The battery-electric vehicle (BEV) is quickly increasing in popularity amongst consumer vehicles and small vans, because the charging infrastructure is in place to ensure that motorists can drive commutable distances without running out of electricity.

However, the same technology could not necessarily be used for air transportation, as the sheer weight of the batteries required for the distances required would be incredibly impractical if not impossible, due to the weight, weight distribution, atmospheric conditions and additional forces such as air resistance and gravity.

It is similarly impractical for use in shipping due to the scale involved in transportation.

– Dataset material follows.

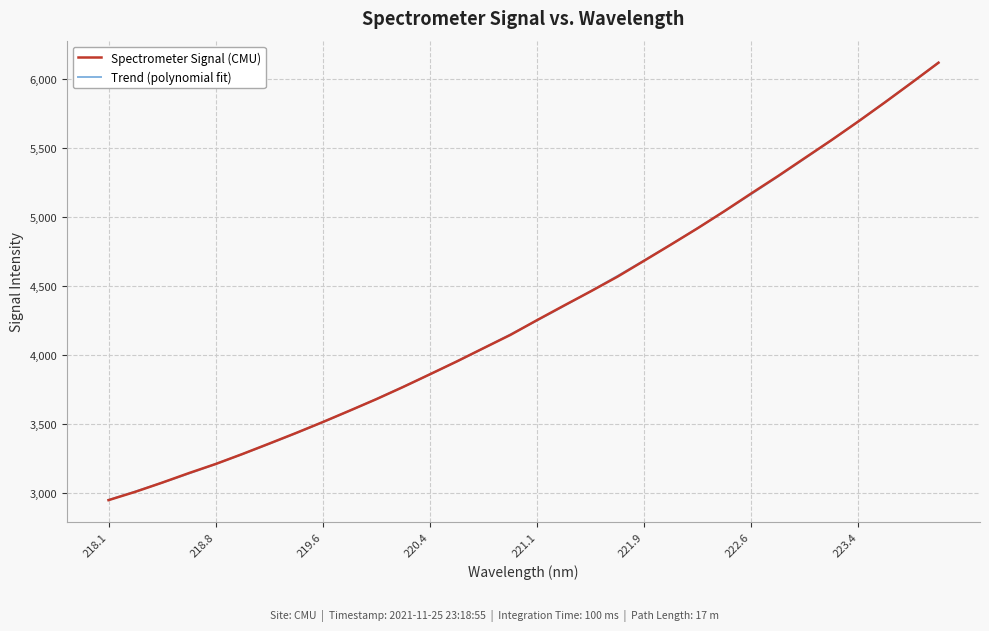

Reading left to right, transcribe all the data shown in this chart.

2948.3	3008.6	3075.0	3144.3	3210.2	3282.7	3358.4	3435.1	3514.5	3596.9	3680.4	3768.9	3860.7	3953.5	4049.9	4145.6	4253.3	4358.0	4461.2	4567.6	4683.5	4800.4	4919.1	5042.9	5171.0	5296.8	5427.5	5557.4	5692.1	5831.2	5973.8	6118.2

Container ships often travel thousands of miles, which is orders of magnitude beyond the longest ranges of consumer electric cars on the market, even discounting the effects of water resistance and significantly higher loads than a car.

Which Industries Have Benefited From Drop-In Biofuels

There have been many remarkable successes in terms of energy transition, and many others are at an impressive stage of their energy transition journey.

Motorsport is an unusual industry with regard to biofuels, and whilst electric racing series exist, they take a very different form from the lines of IndyCar, Formula 1 and the World Endurance Championship.

All three of these series have transitioned to biofuels in order to ensure that motorsport can remain sustainable and viable when using petrol and diesel no longer is.

On the opposite end of the spectrum is shipping. Container vessels famously use a lot of fuel, typically in the form of heavy fuel oils, so for a very long time, it was believed that the hardest transportation sector to transition to biofuels would be freight shipping.

In 2025, that perception was remarkably broken when a commercial ship used a 20 per cent biofuel mix made via a carbon-negative process. Whilst it was not a complete transition away from fossil fuels, it was far greater progress than had been initially predicted, where the ideal goal was simply to stop using heavy oil.

Aviation is another sector that has benefited from biofuels, something that is somewhat remarkable given that the various standard jet fuels need to have extremely low freezing points to ensure they can be used at typical cruising altitudes.